> **Your instructions**: Please answer from the article on on-disc DLC: by the time a game hits the shelves, for roughly how long has it probably been wrapped up?

> **Source text**:

——————

David Brickley of Rebellion Developments, creators of upcoming (and, paradoxically, old school) Aliens Vs. Predator, has spoken out about the practice of releasing DLC locked on a game’s disc, and then asking people to pony up more money to access it.
Chatting to SPoNG, Brickley divulges a typical game’s development cycle and how there is no excuse for bleeding consumers for content that should have been part of the shipped product.
It’s quite simple to explain, but I do think players are entirely right – if the content is on the disc already there’s absolutely no justification for studios to offer DLC which is essentially an unlock key or something. But I guess what doesn’t come across to some people is that when a game hits the shelves, it’s probably been wrapped up for four or five months in any true sense.
The time between finishing the game and retail is usually spent on debugging – you can spend months and months just fixing errors and glitches to ensure the product is finished and ready for release. Then when you factor in the console approval and the manufacturing process, you’re talking about a substantial part of the game’s overall development time.

——————

> **Supplied information**:
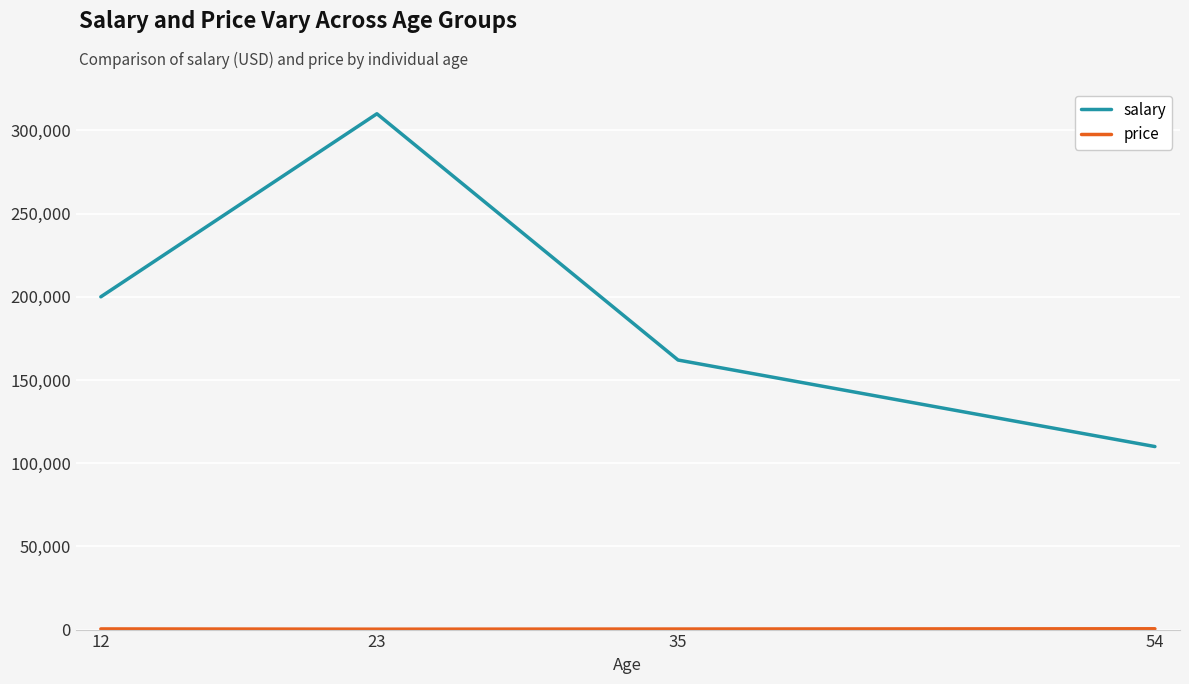

The value of salary at 35 is 162000.0. True or false?

True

——————

> **Final answer**: Four or five months.